__RECORDED DATA__
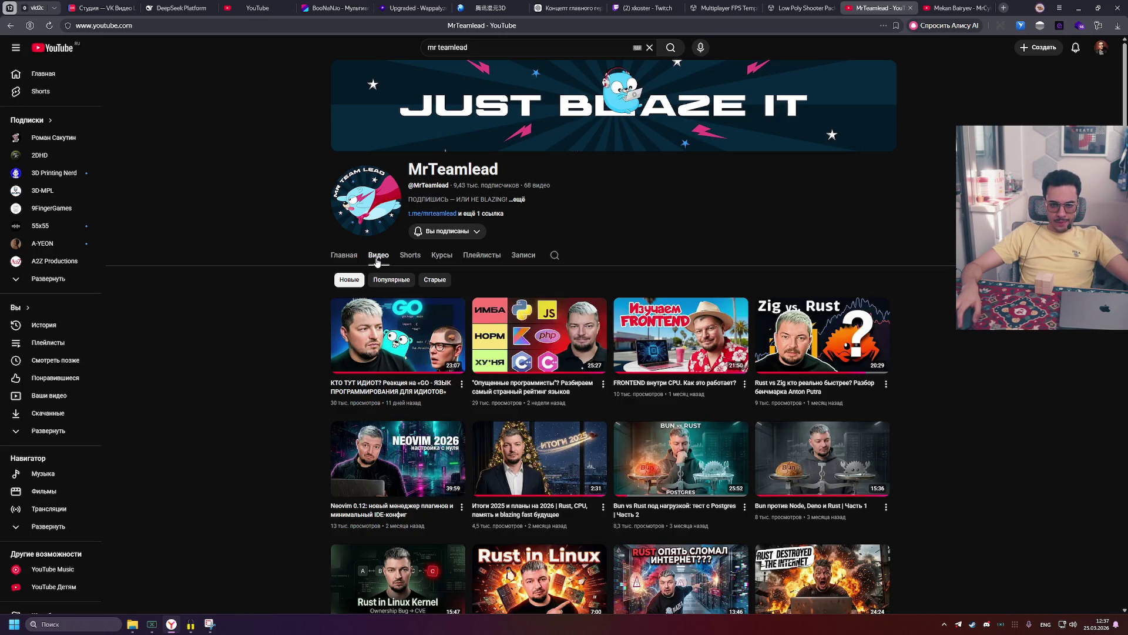
left_click(523, 201)
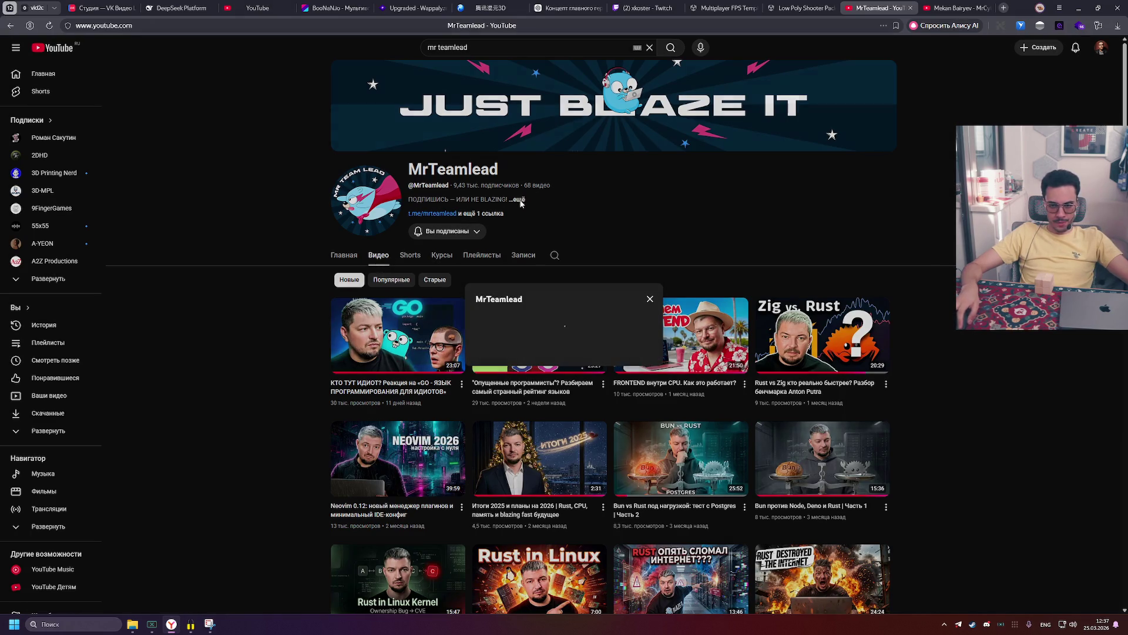
left_click(650, 298)
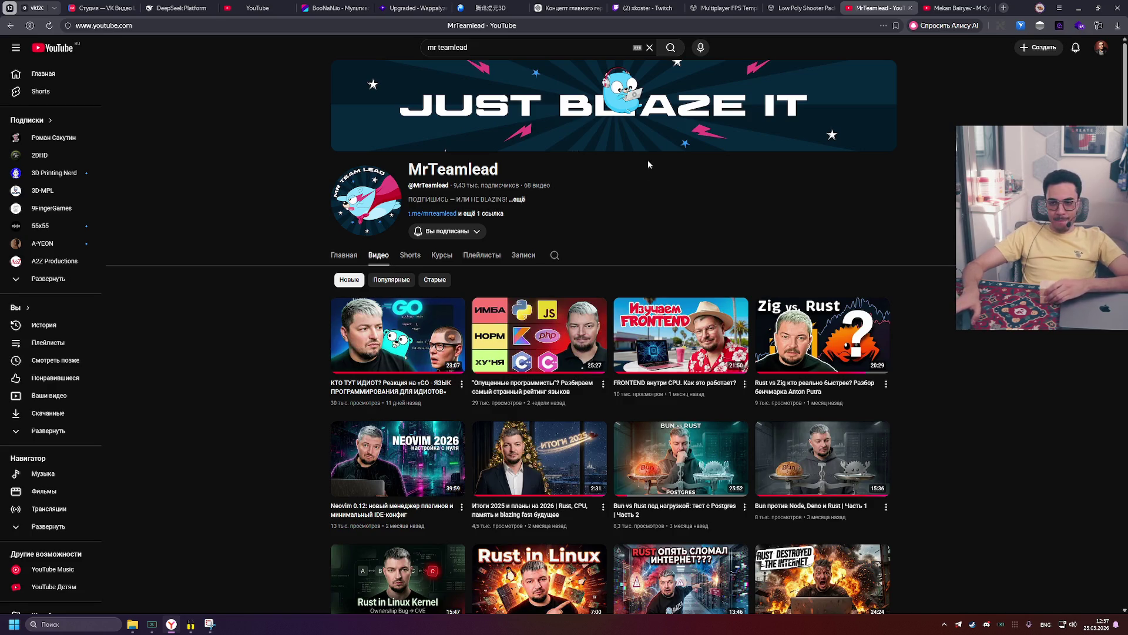
left_click(83, 69)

__WHAT IS EXPECTED__
Please return the full listing word for word, but without any pictures.

__TASK OUTPUT__
left_click(523, 201)
left_click(650, 298)
left_click(83, 69)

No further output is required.